Cláudio Marques e Marília Hughes tem claro interesse pela incomunicabilidade. Tanto Depois da Chuva quanto A Cidade do Futuro sâo longas seus longas anteriores onde essa ideia já estava impregnada na narrativa, de uma maneira ou de outra. Enquanto no primeiro o protagonista era um adolescente de fato fechado em si, no segundo o "trisal" apresentado enfrentava aos poucos a intolerância de sua região, que não queria vê-los ou ouvi-los. Em tempos polarizados, é inteligente que eles permaneçam nessa temática e ampliem para um conflito geracional sem sentido, por se tratarem de duas personagens onde suas visões de sociedade convergem em muitos pontos, além da parentalidade.
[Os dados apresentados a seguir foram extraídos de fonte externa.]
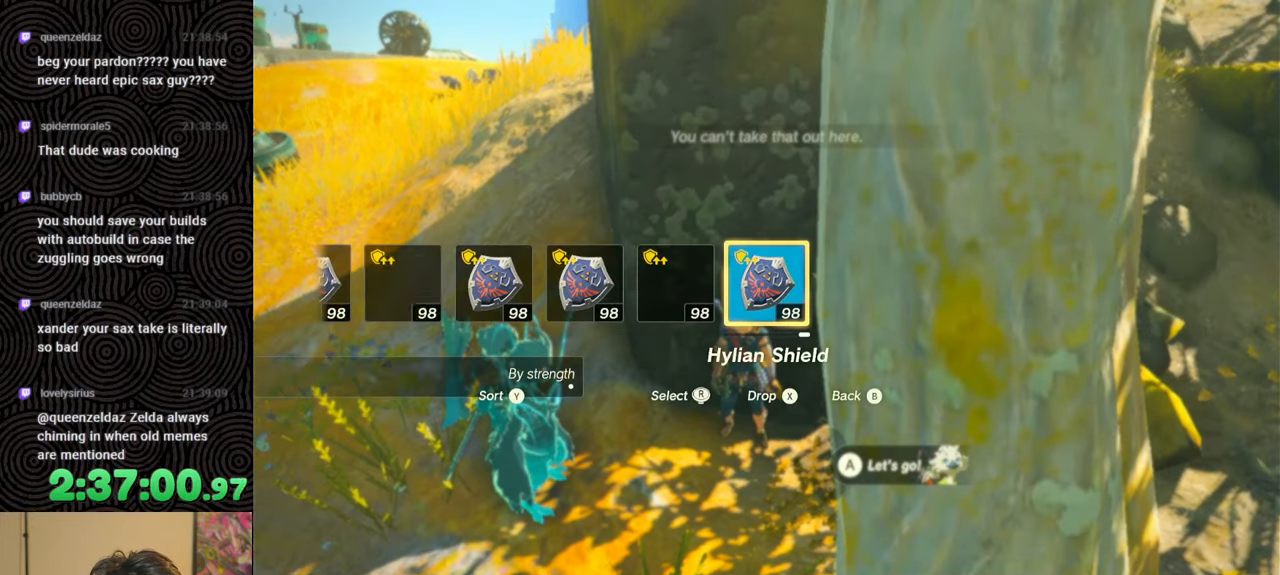
{"buttons": ["DPAD_UP", "DPAD_LEFT"], "left_stick": "center", "right_stick": "left", "events": [[83, "Y", "down"], [200, "Y", "up"], [433, "right_stick", "left"]]}
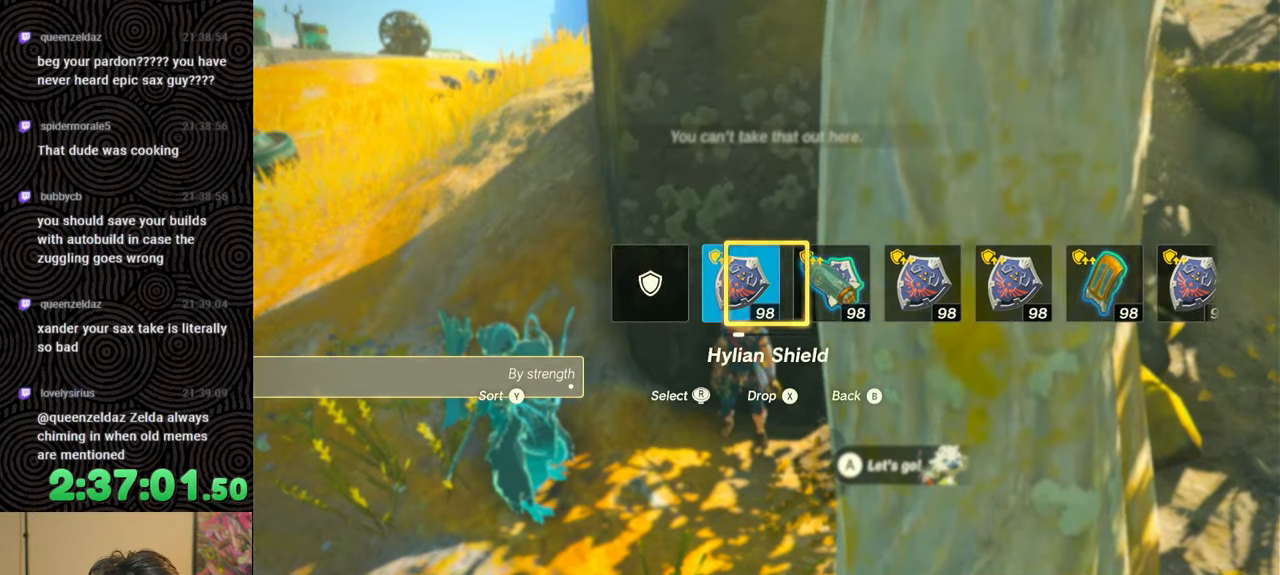
{"buttons": [], "left_stick": "down-left", "right_stick": "center", "events": [[33, "right_stick", "center"], [200, "DPAD_UP", "up"], [233, "DPAD_LEFT", "up"], [417, "left_stick", "down-left"]]}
Ainda assim, avó e neta não se enxergam no mesmo terreno durante boa parte da produção. As imagens as apartam em todos os sentidos, a aproximação é impedida desde pelo crédito inicial até ser desenhada através de portas, mesas, gritos, e enfim, mundos. Interiores até. Há um egoísmo em não tentar compreender uma a outra, uma falta de empatia inicial que só reforça diferenças quase inexistentes e empurra o entendimento para baixo do tapete. Ainda que julgando as atitudes de Dora, antes dos erros cometidos há a ausência do diálogo, a falta de compreensão de um outro indivíduo, o desprezo por alguém que simplesmente não é você, e isso é compartilhado por Maria, que fecha a porta para a neta.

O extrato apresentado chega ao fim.